Trois, celle du milieu dans la fratrie, semble la plus les pieds sur terre, la plus capable à la base de s'adapter à ce changement complet de vie. C'est d'ailleurs elle qui ouvre la voie. D'un savoir-faire issu directement de sa vie paysanne, elle fait un atout professionnel qui lui permet rapidement de trouver sa place : elle sait mieux que personne arranger fruits et légumes en des compositions artistiques pour attirer les clients en quête de fraîcheur dans le restaurant où elle a trouvé du travail. Et pourtant, c'est celle qui se laissera prendre dans les filets de l'amour
Six, jolie et éduquée, est celle qui est allée jusqu'à la fin du collège, qui aime les livres et dont l'ambition semble pouvoir trouver le meilleur écho dans cette nouvelle vie. Son expérience à elle est intellectuelle : travaillant dans une maison de thé-salon littéraire, elle peut nourrir son insatiable désir de connaissance intellectuelle au contact de gens lettrés et d'étudiants étrangers. Mais en contrepartie, c'est elle qui se trouve le plus directement confrontée à la réalité de cette Chine moderne tiraillée entre ouverture et interdits, codes traditionnels et occidentalisation, réalité et propagande.

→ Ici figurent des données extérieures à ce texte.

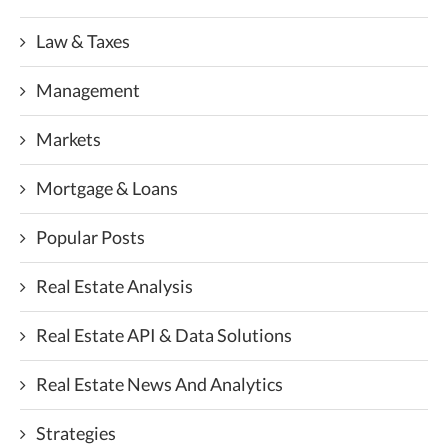
Law & Taxes
Management
Markets
Mortgage & Loans
Popular Posts
Real Estate Analysis
Real Estate API & Data Solutions
Real Estate News And Analytics
Strategies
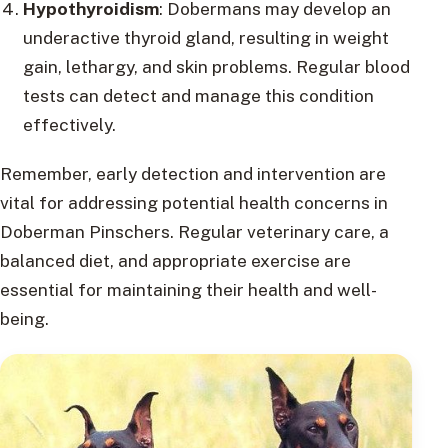
Hypothyroidism
: Dobermans may develop an
underactive thyroid gland, resulting in weight
gain, lethargy, and skin problems. Regular blood
tests can detect and manage this condition
effectively.
Remember, early detection and intervention are
vital for addressing potential health concerns in
Doberman Pinschers. Regular veterinary care, a
balanced diet, and appropriate exercise are
essential for maintaining their health and well-
being.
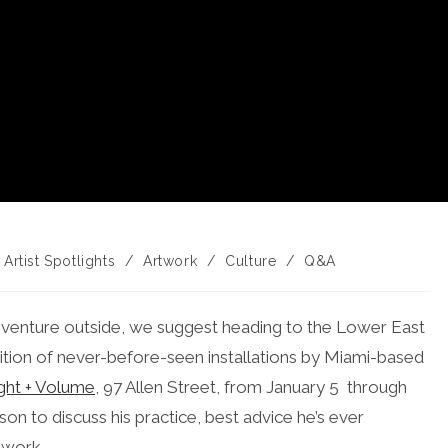
st
Artist Spotlights
/
Artwork
/
Culture
/
Q&A
tegory:
y venture outside, we suggest heading to the Lower East
bition of never-before-seen installations by Miami-based
ght + Volume
, 97 Allen Street, from January 5 through
on to discuss his practice, best advice he’s ever
 work.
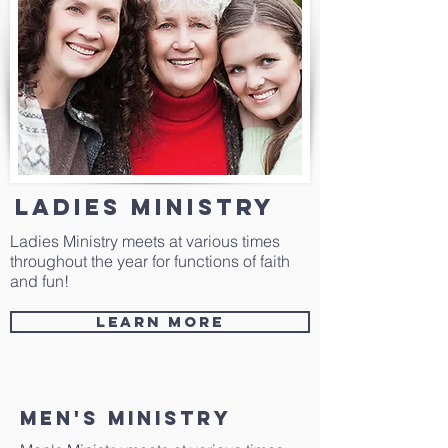
ladies Ministry
Ladies Ministry meets at various times
throughout the year for functions of faith
and fun!
Learn More
Men's Ministry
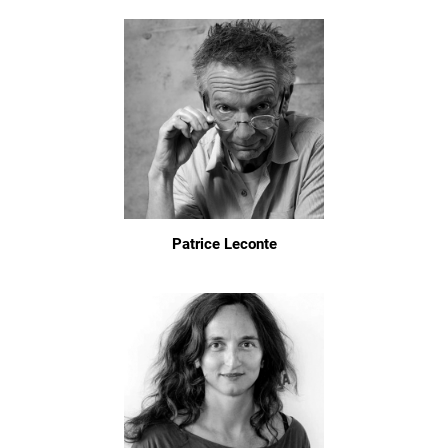
Patrice Leconte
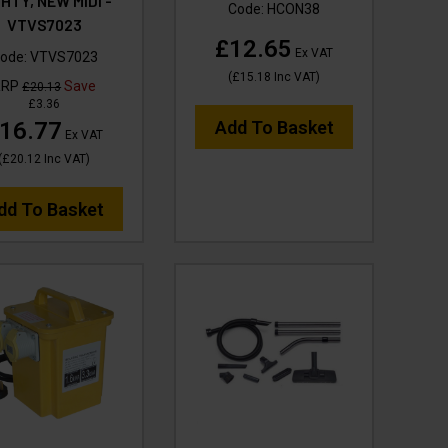
HTY, NEW MIDI -
Code:
HCON38
VTVS7023
£12.65
Ex VAT
ode:
VTVS7023
(
£15.18
Inc VAT
)
RRP
Save
£20.13
£3.36
16.77
Add To Basket
Ex VAT
(
£20.12
Inc VAT
)
dd To Basket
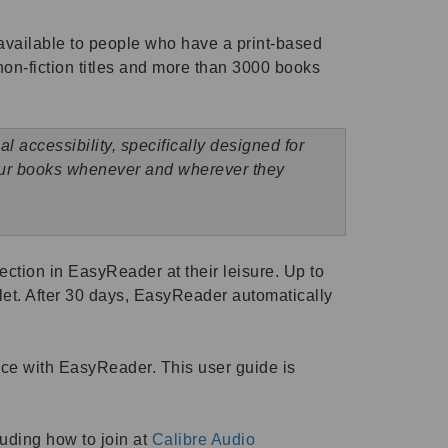
available to people who have a print-based
, non-fiction titles and more than 3000 books
 accessibility, specifically designed for
 our books whenever and wherever they
ction in EasyReader at their leisure. Up to
et. After 30 days, EasyReader automatically
vice with EasyReader. This user guide is
luding how to join at
Calibre Audio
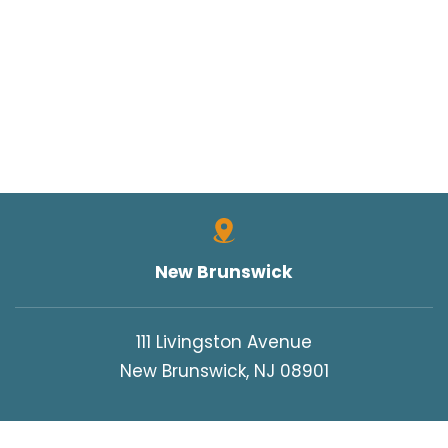
New Brunswick
111 Livingston Avenue
New Brunswick, NJ 08901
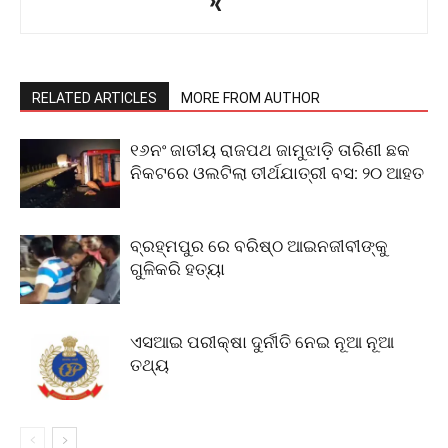
RELATED ARTICLES
MORE FROM AUTHOR
୧୬ନଂ ଜାତୀୟ ରାଜପଥ ଜାମୁଝାଡ଼ି ତାରିଣୀ ଛକ
ନିକଟରେ ଓଲଟିଲା ତୀର୍ଥଯାତ୍ରୀ ବସ: ୨୦ ଆହତ
ବ୍ରହ୍ମପୁର ରେ ବରିଷ୍ଠ ଆଇନଜୀବୀଙ୍କୁ
ଗୁଳିକରି ହତ୍ୟା
ଏସଆଇ ପରୀକ୍ଷା ଦୁର୍ନୀତି ନେଇ ନୂଆ ନୂଆ
ତଥ୍ୟ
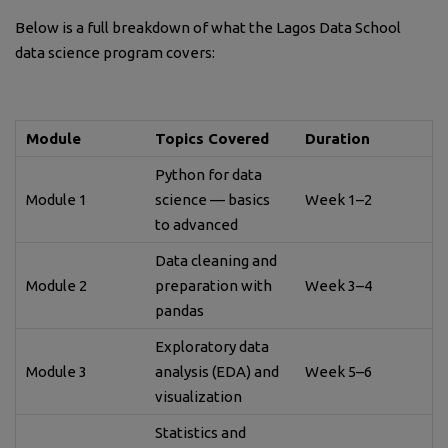
Below is a full breakdown of what the Lagos Data School
data science program covers:
Module
Topics Covered
Duration
Python for data
Module 1
science — basics
Week 1–2
to advanced
Data cleaning and
Module 2
preparation with
Week 3–4
pandas
Exploratory data
Module 3
analysis (EDA) and
Week 5–6
visualization
Statistics and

Quant à Cinq, la moins jolie, un peu simplette et qui ne sait pas lire, c'est sans doute celle dont on imaginerait le moins qu'elle puisse réussir l'aventure de l'émancipation. Or son désir justement d'en remontrer à tous ceux qui la croient limitée lui permet peut-être de parcourir le plus long chemin des trois : à force de curiosité, d'observation, en adaptant sa connaissance d'une vie proche de la nature et son pragmatisme, elle réussit à développer des compétences insoupçonnées. C'est également le personnage le plus poétique à mon sens, dans les correspondances qu'elle établit entre la vie moderne, ou les sentiments, et la nature qui a jusque là été son unique univers.

Un jeu de regards, exotismes emboîtés.
Pour un Occidental mal-dégrossi quant à la connaissance de la Chine, ce roman possède une qualité particulière : il met en oeuvre des points de vue croisés et à plusieurs niveaux. Ça en fait, je trouve, le charme principal. 
En effet, l'auteur met tout d'abord en scène la rencontre entre deux Chines : le monde rural et le monde urbain. Le regard que chaque partie porte sur l'autre partie est fait de surprise, de chocs, parfois d'incompréhension mais il semble que le désir de comprendre soit omniprésent. Ces frottements donnent d'ailleurs lieu à des passages assez drôles -même si là encore, pour un lecteur étranger il est parfois difficile de tout apprécier à sa juste valeur. 
Un deuxième niveau apparaît grâce aux personnages occidentaux qui traversent la vie de Six. Si la jeune fille se moque gentiment de leur incapacité à utiliser les trois tons de voix permettant de donner leur sens aux mots (ce qui donne lieu à des passages assez drôles), les étudiants rient de leur côté avec bienveillance des phrases anglo-chinoises de la jeune fille. De même, leur présence est prétexte à la confrontation des vérités sur la situation politique et économique de la Chine : vérité officielle, vérité des dissidents, vérité des Occidentaux.
Le troisième niveau naît évidemment de la lecture du roman par un esprit qui n'y connaît pas grand chose et qui sourit, s'étonne ou parfois se rebiffe à l'expression de tous ces points de vue. D'autant que le roman est émaillé de retours en arrière permettant de mettre ce début de XXIe siècle en perspective avec l'histoire contemporaine de la Chine.

Si la valeur littéraire de ce roman est à mon avis discutable, il s'en dégage cependant une certaine poésie et un charme certain. C'est surtout l'aspect témoignage et le tableau sociologique qu'il présente de la Chine que je retiendrai.